# 6yrs of infedility & lies...little too late?



## confusedifiwantsparkback (Mar 19, 2011)

I’m in need of advice please! Here it is in a nutshell…

-2 yrs into relationship, bought our first home together and then found out he cheated on me with 3 women over the course of a few months. I was DEVASTATED…He was the last person I thought could EVER hurt me that way. He hung the moon in my eyes and was a great boyfriend. I lost 20lbs in 2 weeks had to be put on anxiety and anti depressants and I sought counseling by myself. He said he would go, not sure if he did. 

-2.5 yrs later I was healing and adjusting to trusting him again. It felt like we were coming right along. Although I grieved the man I thought he once was, I was moving on. We decided to open our home to sibling set of foster children.
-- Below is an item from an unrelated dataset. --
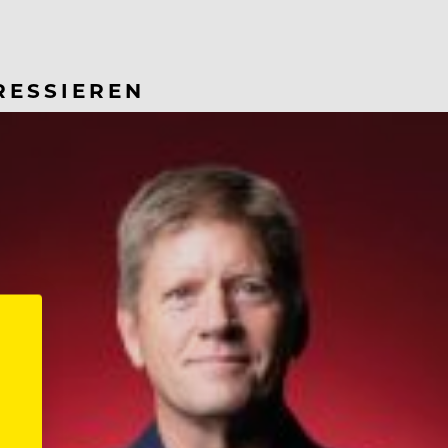
RESSIEREN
We all bonded well and became a family. I found out 6 months into fostering he cheated yet again! This time anger hit me first then more devastation as I knew that doing it a second time after knowing what it did to me the first time was even more of a kick in the gut. Eight months later we were able to adopt them…Well, he decided he did not want to adopt but wanted to still be an active parent, so I adopted my girls. 

I was very hurt by this coupled with the fact he still was not willing to get married. However, at that point I wasn’t sure I wanted to be married to someone that continued to treat me like that. He shed some tears asked if he could stay if he went to counseling this time. He wanted to be a family with the girls and I. I didn’t want the girls to be from yet another broken home. So I let him stay.
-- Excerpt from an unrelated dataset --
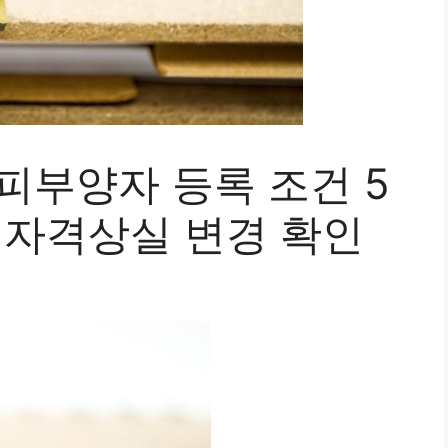
피부양자 등록 조건 5
 자격상실 변경 확인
-Next 2yrs until present the chip on my shoulder grew bigger, I became more bitter and angry. I became emotionally distant. We were and are great co-parents and get along like great friends but inside I have walls upon walls up. 

I found more emails 2 months ago that he started corresponding with someone from a dating site…REALLY? I had HAD IT!! 
I kicked him out…declared myself single and started to move on. There is no trust or respect for him anymore. I’m not even attracted to him. He has done too much damage. 

I started dating right away, finally having the time of my life! He now is begging not like before…but he has lost weight, doesn’t sleep, cries at a drop of hat, goes to counseling twice a week like clock-work and wants to adopt the girls asap and wants to be married. He has never acted like this and I do believe him this time. It is bazaar and hard to swallow how he has become more of a wonderful father than he was and how he has treated me like the queen that he hasn’t over the past 6 years. 

Problem : I am emotionally dead inside…too much damage. Dating has me interested in several others. Do I work on us and see if I can get any spark back. I want to do what’s right for my girls and my family. HELP!!!!


----------



## friendly (Sep 21, 2010)

Think twice, decide carefully, when you do it, don't regret, and be ready for all consequences.
_Posted via Mobile Device_


----------



## friendly (Sep 21, 2010)

What is right for your girls and family in your opinion?
_Posted via Mobile Device_


----------



## confusedifiwantsparkback (Mar 19, 2011)

I wanted for them to have both parents in same household...to have the stability. But I also know that I'm not doing them any favors if I'm not happy. Does anyone get the spark back?? Is it possible?


----------



## friendly (Sep 21, 2010)

It's possible but very difficult. 
One thing is sure if your sexual life with your husband has no improvement, and if he's constantly unsupported and unwanted, it's not fair to you and also to him.
You already know to find back connection with your husband is the key to a happy marriage.
However, i'm afraid you're in an emotional fog and you're into someone else, which made the whole connection task more difficult.
_Posted via Mobile Device_


----------



## confusedifiwantsparkback (Mar 19, 2011)

That's where I am so conflicted. Feeling so emotionless with him yet full of life with another. And it's not with the first person Ive met. Actually have met several men and have been on couple of dates with most. However, this one in particular was fireworks from the start and we have had a whirl wind of a time. With fireworks still flying. I have explained to him my circumstances. I felt like I needed to be 'wanted' again so I went and found it I guess. Of course now I really really like him and when we dont talk I miss him like a silly school girl. 
I am afraid I have caused way more confusion with myself like you had suggested. 
Its a strange place to be, spinning around in this emotional turmoil


----------



## friendly (Sep 21, 2010)

I understand your situation, and I think you're in love with this guy already. I can assure you it's impossible when you must choose between family and the freedom to love...
You have to follow your gut feelings.
I don't think this charming man can wait too long though...
_Posted via Mobile Device_


----------



## friendly (Sep 21, 2010)

If I were you, I will not lie to myself if my love for my husband is dead, it's dead.
No way to come alive. It's not fair for both of you to imprison each other's souls and desires because of family commitments.
How do you think?
Is love dead?
By the way, your husband is disqualified to whine, he cheated on you so many times...
Now he must face the consequence if your heart grows apart from him.
Maybe you should talk to him.


----------